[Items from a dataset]
---*---

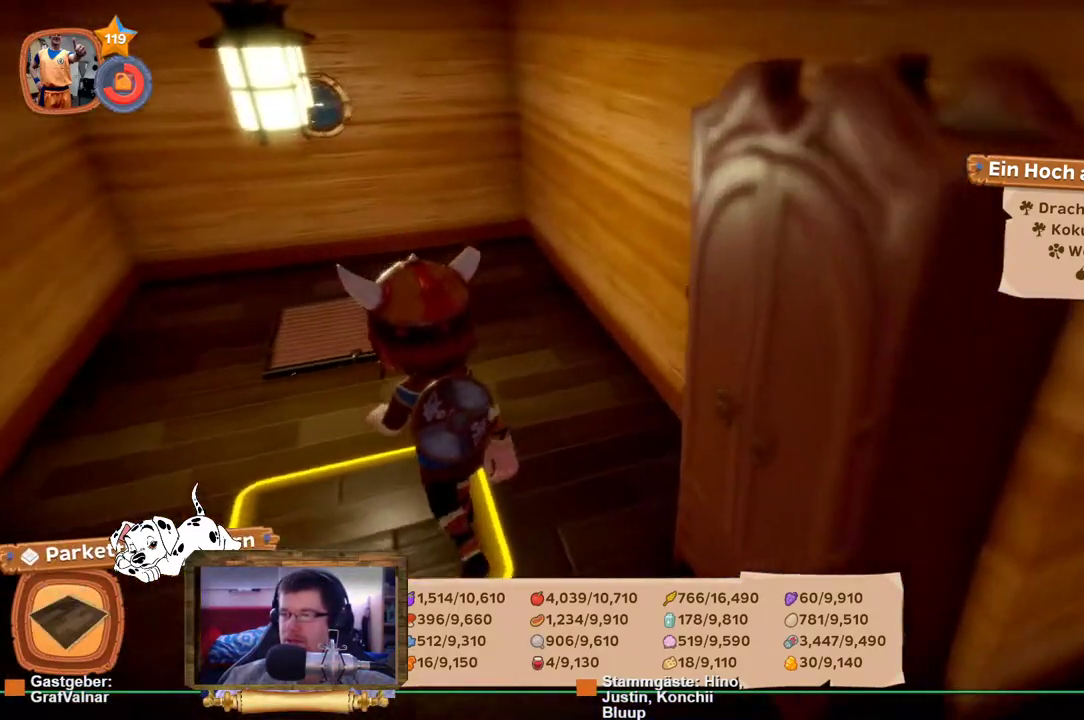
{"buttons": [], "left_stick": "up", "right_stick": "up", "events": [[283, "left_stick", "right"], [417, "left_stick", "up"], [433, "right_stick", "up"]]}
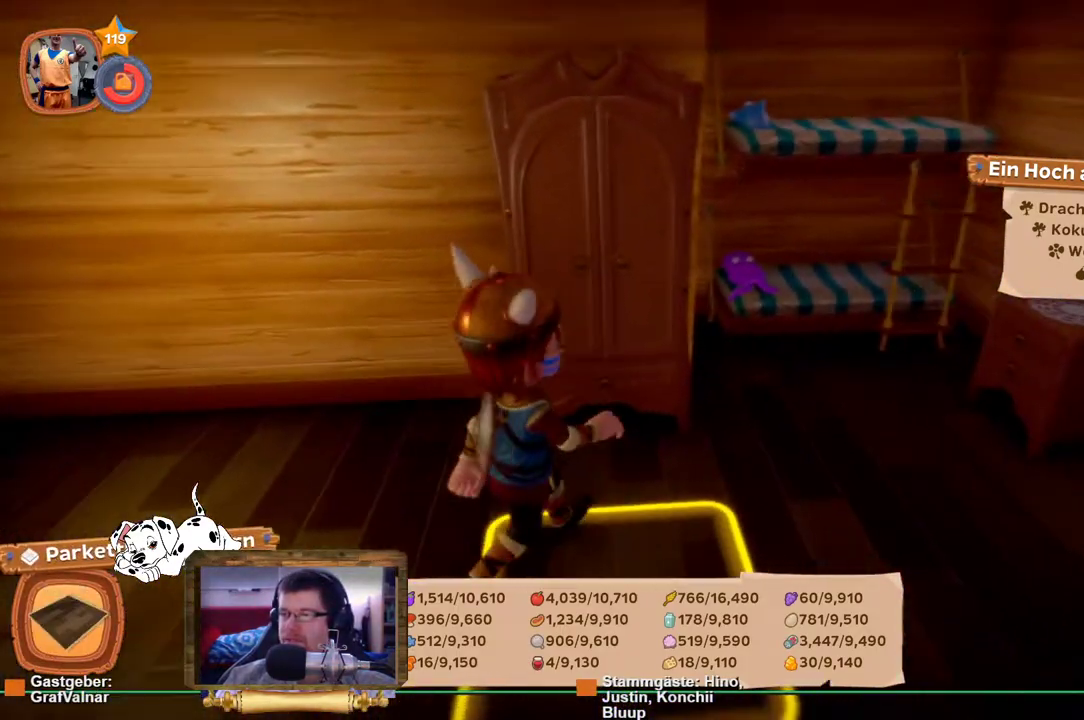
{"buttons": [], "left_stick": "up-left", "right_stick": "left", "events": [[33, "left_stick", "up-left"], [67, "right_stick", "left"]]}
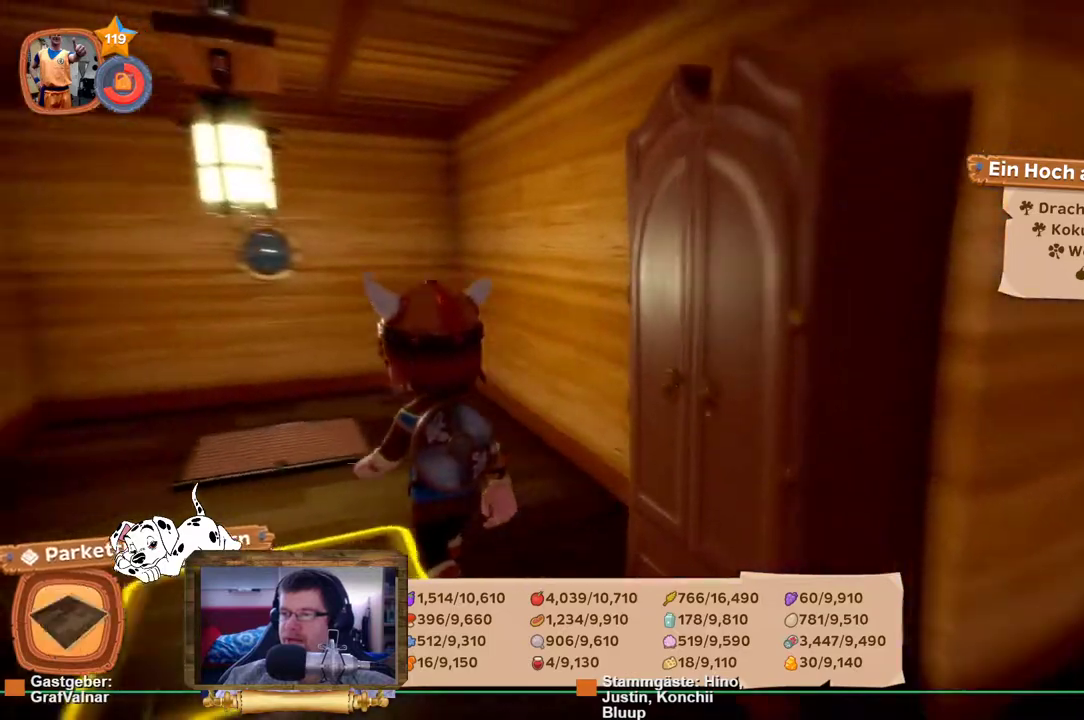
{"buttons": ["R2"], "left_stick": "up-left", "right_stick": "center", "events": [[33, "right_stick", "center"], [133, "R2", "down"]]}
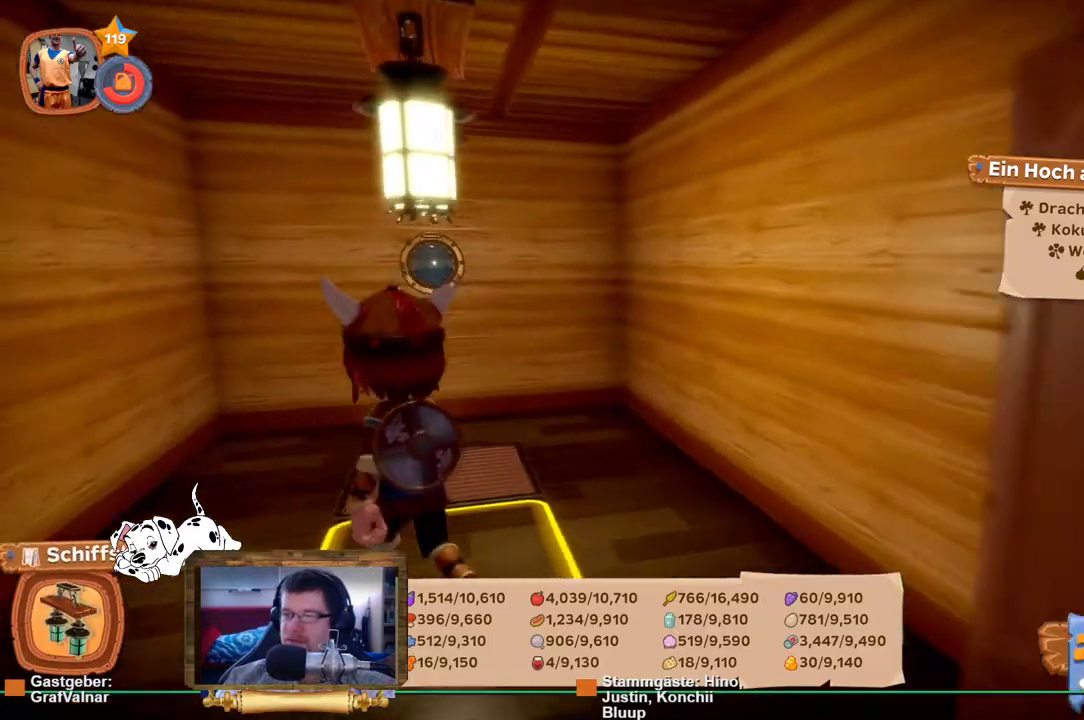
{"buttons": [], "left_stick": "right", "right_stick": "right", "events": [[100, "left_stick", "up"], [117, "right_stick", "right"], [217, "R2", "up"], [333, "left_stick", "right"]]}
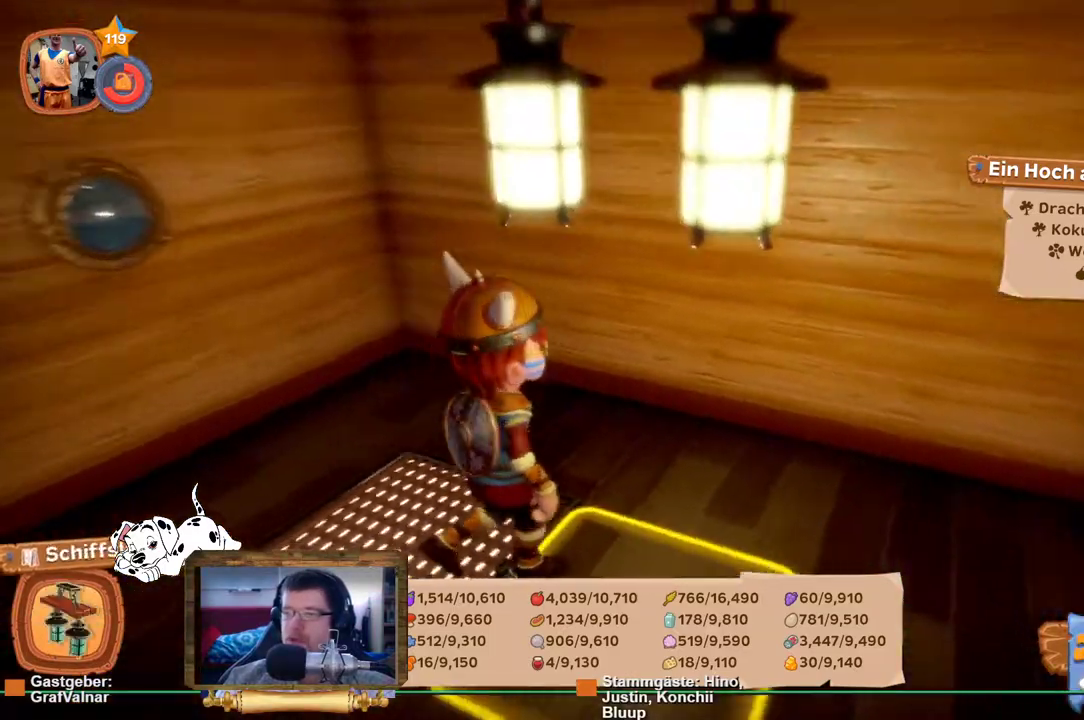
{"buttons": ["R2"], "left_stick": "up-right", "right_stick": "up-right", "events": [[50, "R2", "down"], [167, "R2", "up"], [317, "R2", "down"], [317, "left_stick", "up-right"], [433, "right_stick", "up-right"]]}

---*---

ABOUT THIS TASK
Give every line of the records above again, exactly, and omit the pictures.

RESULT OF THIS TASK
{"buttons": [], "left_stick": "up", "right_stick": "up", "events": [[283, "left_stick", "right"], [417, "left_stick", "up"], [433, "right_stick", "up"]]}
{"buttons": [], "left_stick": "up-left", "right_stick": "left", "events": [[33, "left_stick", "up-left"], [67, "right_stick", "left"]]}
{"buttons": ["R2"], "left_stick": "up-left", "right_stick": "center", "events": [[33, "right_stick", "center"], [133, "R2", "down"]]}
{"buttons": [], "left_stick": "right", "right_stick": "right", "events": [[100, "left_stick", "up"], [117, "right_stick", "right"], [217, "R2", "up"], [333, "left_stick", "right"]]}
{"buttons": ["R2"], "left_stick": "up-right", "right_stick": "up-right", "events": [[50, "R2", "down"], [167, "R2", "up"], [317, "R2", "down"], [317, "left_stick", "up-right"], [433, "right_stick", "up-right"]]}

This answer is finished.